_TASK REQUIREMENTS_.
Update the data below by replacing "scientific name" with "binomial name" in every line where it appears, leaving everything else as it is. Leave the pictures out of your answer.

(Stored items)
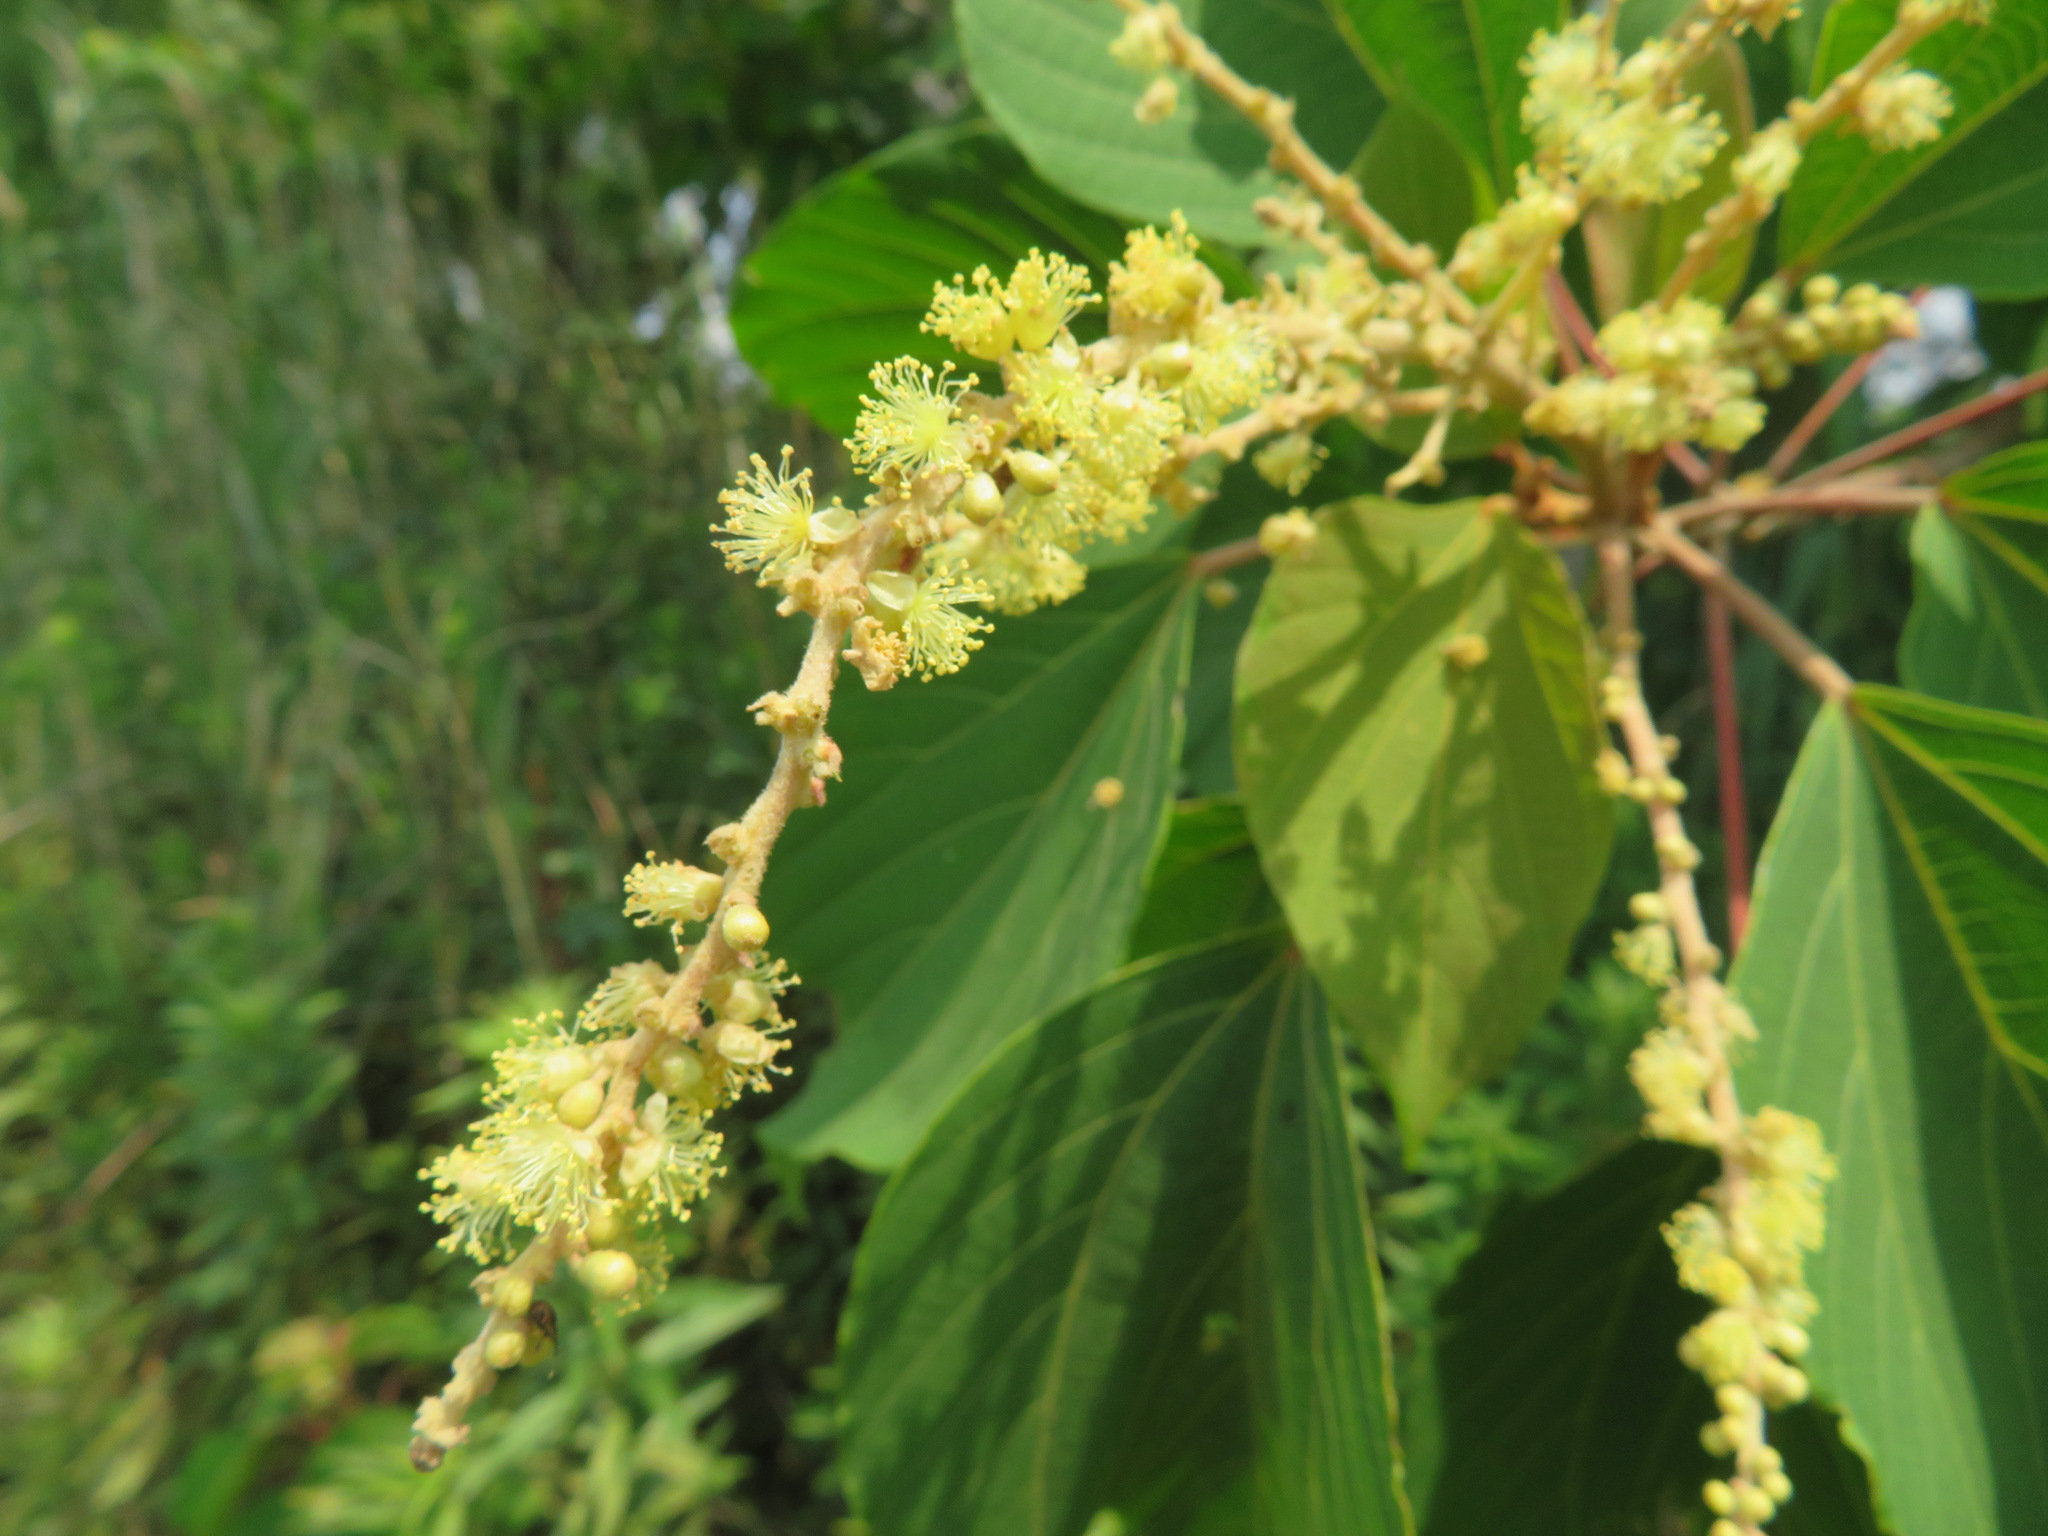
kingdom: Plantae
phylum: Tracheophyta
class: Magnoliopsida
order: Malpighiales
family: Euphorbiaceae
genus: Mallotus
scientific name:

_SOLUTION TO THIS EXERCISE_.
kingdom: Plantae
phylum: Tracheophyta
class: Magnoliopsida
order: Malpighiales
family: Euphorbiaceae
genus: Mallotus
binomial name:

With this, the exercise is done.